Description
In org.apache.logging.log4j.spi.AbstractLoggerAdapter, the getLoggersInContext method has a synchronize block to prevent concurrent destructive access to the registry, a java.util.WeakHashMap:
public ConcurrentMap<String, L> getLoggersInContext(final LoggerContext context) { synchronized (registry) { ConcurrentMap<String, L> loggers = registry.get(context); if (loggers == null) { loggers = new ConcurrentHashMap<>(); registry.put(context, loggers); } return loggers; } }
However, in the case when loggers are already in the map, the large synchronize block means that two threads cannot simultaneously read from the map, which hurts performance in highly multi-threaded applications that constantly re-instantiate loggers.

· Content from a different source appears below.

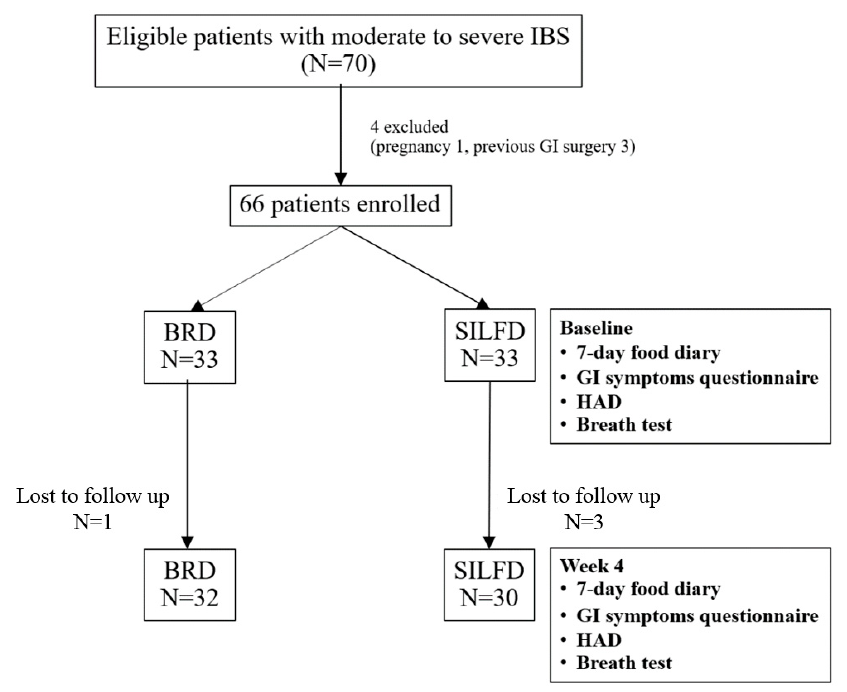
Figure 1. Patient flow during the 4-week study comparing structural individual low-FODMAPs (fermentable oligosaccharides, disaccharides, monosaccharides, and polyols) diet advice (SILFD) and brief advice on a commonly recommended diet (BRD). IBS: irritable bowel syndrome; GI: gastrointestinal; HAD: Hospital Anxiety and Depression scale. Table 1. Baseline characteristics of 62 patients comparing structural individual low-FODMAP diet advice (SILFD) and brief advice on a commonly recommended diet (BRD).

In our application, we have modified this method to use a ReadWriteLock instead, providing unlimited concurrent get() operations but blocking put() operations by using a double-checked locking idiom:
import java.util.concurrent.locks.ReadWriteLock; import java.util.concurrent.locks.ReentrantReadWriteLock; (...) private final ReadWriteLock lock = new ReentrantReadWriteLock (true); (...) public ConcurrentMap<String, L> getLoggersInContext(final LoggerContext context) { ConcurrentMap<String, L> loggers; lock.readLock ().lock (); try { loggers = registry.get (context); } finally { lock.readLock ().unlock (); } if (loggers != null) { return loggers; } else { lock.writeLock ().lock (); try { loggers = registry.get (context); if (loggers == null) { loggers = new ConcurrentHashMap<> (); registry.put (context, loggers); } return loggers; } finally { lock.writeLock ().unlock (); } } }
The ReadWriteLock interface and the ReentrantReadWriteLock implementation have been available since Java 5. The performance gains from using read locks have so far been considerable.
Why are we constantly re-instantiating loggers instead of, for example, keeping a static final Logger in our classes? In many cases it's because the class which holds the logger is a base class, and it can't use a static logger in case a different outlet has been specified for the actual derived class which has been instantiated. Some of these objects, for example AbstractMediaTypeExpression in the Spring framework, are constantly being destroyed and reconstructed. Where reasonable for our application, we've also patched those other classes to just use static final Loggers, but there are a lot of them and it is ultimately better to solve this problem at the source.